Cada vez mais fico surpreendido com a capacidade humana de superar os obstáculos que são postos diante de nossas vidas, alguns deles tão incríveis que não se tornam críveis. Nós ficamos tão antônimos e perplexos quando somos colocados diante dessas fantásticas pessoas que, não raro, nos perguntamos se não é fraude o que encantadoramente desafia o nosso olhar. Fotógrafos que não enxergam, obras de arte pintadas por quem não têm as mãos, pilotos hábeis que não caminham, dentre outros, são exemplos que nos encantam e desafiam.
Afinal, como pode um portador de deficiência visual enxergar o mundo físico de forma mais apurada e bela do que aquele tido como perfeitamente normal? Ou mesmo como admitir que a distrofia muscular não impede o nascer da divina arte? Como acreditar que a detalhada e colorida peça de tapeçaria nascera da ação imaginativa de uma artista que não mais faz uso de seus olhos?
São estas, sem dúvida, as primeiras indagações que brotam em nossas mentes quando conhecemos as obras de Evgen Bavcar, Eliane de Oliveira e Virgínia Vendramini. São fotografias, colagens, tapetes e quadros que nos fazem acreditar na beleza da vida, até porque devemos, como bem disse Virgínia, “reservar a luz e as cores para a arte e deixar a melancolia e a tristeza para os poemas”. Não há, realmente, espaço para melancolia quando estamos diante das pessoas que fazem dos obstáculos exemplos para sarem seguidos.
• • • • • • •
* Tarefa proposta 1
De acordo com o trecho selecionado, quais são os nomes dos três artistas cujas obras são mencionadas?
• • • • • • •
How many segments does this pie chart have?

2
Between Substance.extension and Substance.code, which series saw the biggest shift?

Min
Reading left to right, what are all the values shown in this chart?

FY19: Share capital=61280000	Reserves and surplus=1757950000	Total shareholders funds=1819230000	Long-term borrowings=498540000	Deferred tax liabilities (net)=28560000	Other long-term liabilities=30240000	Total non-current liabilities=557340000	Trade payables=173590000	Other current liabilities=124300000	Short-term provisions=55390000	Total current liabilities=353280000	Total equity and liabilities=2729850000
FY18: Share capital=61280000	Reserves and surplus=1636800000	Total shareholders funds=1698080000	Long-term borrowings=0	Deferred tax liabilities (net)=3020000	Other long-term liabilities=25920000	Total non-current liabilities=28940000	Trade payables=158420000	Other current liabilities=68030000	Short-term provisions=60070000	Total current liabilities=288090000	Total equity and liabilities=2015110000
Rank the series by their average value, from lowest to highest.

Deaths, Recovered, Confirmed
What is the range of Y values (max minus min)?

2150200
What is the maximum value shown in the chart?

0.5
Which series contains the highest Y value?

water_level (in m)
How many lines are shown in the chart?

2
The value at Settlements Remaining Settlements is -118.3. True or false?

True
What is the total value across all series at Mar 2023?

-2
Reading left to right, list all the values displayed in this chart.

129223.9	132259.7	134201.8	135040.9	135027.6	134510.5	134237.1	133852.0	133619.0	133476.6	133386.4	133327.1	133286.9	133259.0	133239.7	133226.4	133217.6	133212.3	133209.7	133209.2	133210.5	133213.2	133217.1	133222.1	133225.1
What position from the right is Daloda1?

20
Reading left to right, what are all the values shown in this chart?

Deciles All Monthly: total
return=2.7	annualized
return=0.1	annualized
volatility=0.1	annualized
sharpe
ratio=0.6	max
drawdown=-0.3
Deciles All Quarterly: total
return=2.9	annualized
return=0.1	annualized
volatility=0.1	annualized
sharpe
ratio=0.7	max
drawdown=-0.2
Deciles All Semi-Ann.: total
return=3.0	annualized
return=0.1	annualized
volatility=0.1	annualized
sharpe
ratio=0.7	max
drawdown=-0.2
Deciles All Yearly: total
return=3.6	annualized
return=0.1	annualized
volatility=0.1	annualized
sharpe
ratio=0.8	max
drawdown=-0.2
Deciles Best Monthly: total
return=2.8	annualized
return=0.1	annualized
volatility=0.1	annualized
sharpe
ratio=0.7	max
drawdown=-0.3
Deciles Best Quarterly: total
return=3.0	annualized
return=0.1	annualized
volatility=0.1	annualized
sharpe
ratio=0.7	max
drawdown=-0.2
• • • • • • •
* Tarefa proposta 2
Calcule quantas linhas dos registros contêm a palavra "Best" e informe só o número.

* Resposta 1
Evgen Bavcar, Eliane de Oliveira e Virgínia Vendramini.

* Resposta 2
2